Editor's note: This is a transcript of a recorded interview of Brown Jarboe, a 446th ground crewman. The recording was made for his granddaughter (Aimee Jarboe) for her school.
I was inducted into the Army in April - after the bombing of Pearl Harbor. Spent almost two years in the States as an airplane mechanics instructor. I worked at Keesler Field, Mississippi in the A.M. school. Later I was transferred to Willow Run, Michigan to take instructions on the B-24 airplane and the maintenance of it. Upon finishing the school at the factory, I was assigned to the 446th bomb group and went to Denver, Colorado and joined up with the group. From there we were shipped to England and we arrived in England in November of '43 - 1943.
I was assigned to the ground crew maintenance of the airplanes and the ground crew went over on the Queen Mary. We did KP for the officers on the way over. The ground personnel arrived a little ahead of the airplanes which took a route from Florida to South America and across the Atlantic and up the coast to England.
Our living conditions in England were in what's known as Quonset huts. They were rather dispersed over the area so that bombing runs from the German planes couldn't hit a bunch of them all at once. So we were probably a half of mile from the mess hall - nearly a mile from where I worked on the airplanes and this required quite a bit of walking. But I guess that's what soldiers learn to do.
The duties we had was to prepare the planes for the bombing missions. A mission was accomplished by loading the planes with bombs and they went over Germany, dropped the bombs and came back. They didn't all get back because some of them were shot down over Germany or over France. But when they came in it was our duty to - if they had any damage we repaired the damage. If there was any mechanical damage we repaired that. We serviced the planes with fuel and oil and had them ready to go on the next mission.
Now to get ready for a mission, we had three different duty teams. The ordinance team would bring the bombs out to the airplane. Then the armament team would put the bombs on the airplanes. Then the ground maintenance of which I was part would come and preflight the plane before they took off. Take-offs for the mission were usually in the morning before daylight, then some missions were eight hours long. If they were taking off at, say six o'clock or four o'clock in the morning we'd get up at two o'clock - they'd get us up at two o'clock and we had to go out and have the planes ready to go.
After the planes took off, we would go back to the barracks and sleep until an hour or so before time for the planes to come in. Then we would go back to the line and be ready to service the planes and meet them when they came in.
I remember one winter that we had quite a bit of snow on the ground and it could get pretty cool in England. While this snow was on we had to do some major work on the planes. We built ourselves shacks on the line for protection, for warmth. We used bomb crates or any thing we could get a hold of to make a shack where we would be protected from the cold weather. And we made various kinds of heating stoves to keep them warm.

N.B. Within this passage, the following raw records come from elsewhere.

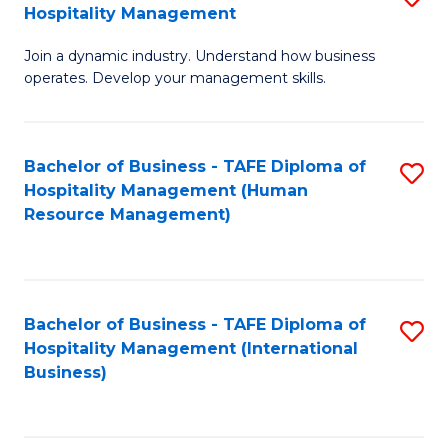
Hospitality Management
B
Join a dynamic industry. Understand how business
of
operates. Develop your management skills.
B
-
Bachelor of Business - TAFE Diploma of
S
T
Hospitality Management (Human
to
D
Resource Management)
C
of
Fa
Ho
M
Bachelor of Business - TAFE Diploma of
S
Hospitality Management (International
to
to
Business)
C
C
Fa
Fa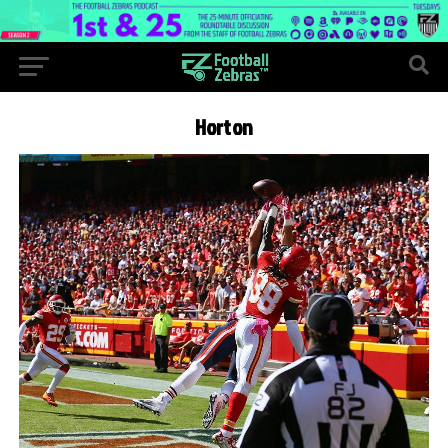
Horton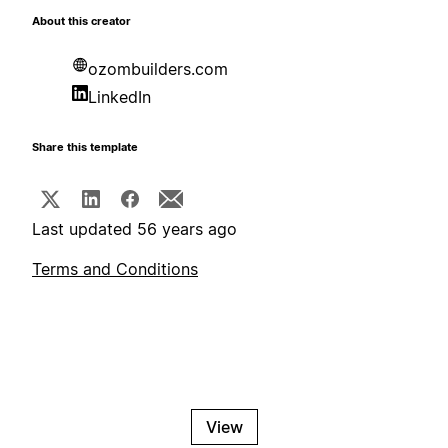
About this creator
ozombuilders.com
LinkedIn
Share this template
Last updated 56 years ago
Terms and Conditions
View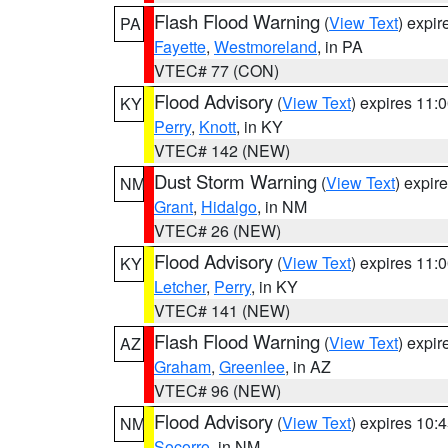
Flash Flood Warning
(
View Text
) expi
PA
Fayette
,
Westmoreland
, in PA
VTEC# 77 (CON)
Flood Advisory
(
View Text
) expires 11
KY
Perry
,
Knott
, in KY
VTEC# 142 (NEW)
Dust Storm Warning
(
View Text
) expir
NM
Grant
,
Hidalgo
, in NM
VTEC# 26 (NEW)
Flood Advisory
(
View Text
) expires 11
KY
Letcher
,
Perry
, in KY
VTEC# 141 (NEW)
Flash Flood Warning
(
View Text
) expi
AZ
Graham
,
Greenlee
, in AZ
VTEC# 96 (NEW)
Flood Advisory
(
View Text
) expires 10
NM
Socorro
, in NM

Left: A Red Cross refreshment vehicle
I mentioned that we had to do a lot of walking. In order to cut down on the walking, everybody that could find one bought a bicycle. The government issued a few but they didn't have nearly enough to go around. But there were a lot of bikes in England and you could buy a used bike in town. The biggest problem was tires, but they did have tires that were all labeled "war grade". So you had a problem keeping the bike running after you found one. But it ended up that most of the fellows on the line had a bike of one kind or another.
When it came time for the invasion of Europe, what's known as D-Day, I happened to be on pass in Norwich. When I got back to the little town outside of base called Bungay, they had a truck ready to take us back to the base and we got back to base at eight o'clock and they took us right on out to the line. So the maintenance, ordinance and armament personnel didn't get to sleep any that night. They began taking off for the invasion at about four o'clock in the morning. The planes went out and it was a short mission at first because they just went across the Channel and bombed ahead of the invasion and were right back. So planes would load up again, refuel and go right back out with another load of bombs.
I at one time worked on, was on the crew of the plane that lead the Eighth Air Force that morning of the invasion, the first plane to go over (Fearless Freddie). At the time of the invasion I had another plane and I wasn't working on that one any more but had worked on the plane that lead the invasion of Europe that morning of D-Day.